START Raw data

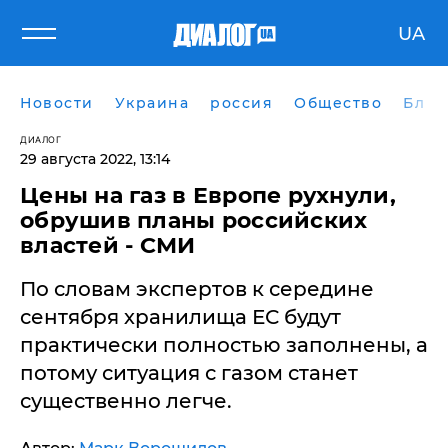
UA
Новости
Украина
россия
Общество
Блог
ДИАЛОГ
29 августа 2022, 13:14
Цены на газ в Европе рухнули,
обрушив планы российских
властей - СМИ
По словам экспертов к середине
сентября хранилища ЕС будут
практически полностью заполнены, а
потому ситуация с газом станет
существенно легче.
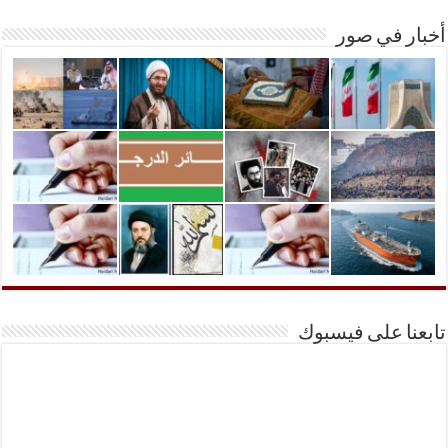
أخبار في صور
تابعنا على فيسبوك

END Raw data

[Exercise prompt]
Rewrite the text of the listing above, replacing "рухнули" with "упали" and keeping everything else the same. Leave out the pictures.

[Answer to this problem]
UA
Новости
Украина
россия
Общество
Блог
ДИАЛОГ
29 августа 2022, 13:14
Цены на газ в Европе упали,
обрушив планы российских
властей - СМИ
По словам экспертов к середине
сентября хранилища ЕС будут
практически полностью заполнены, а
потому ситуация с газом станет
существенно легче.
أخبار في صور
تابعنا على فيسبوك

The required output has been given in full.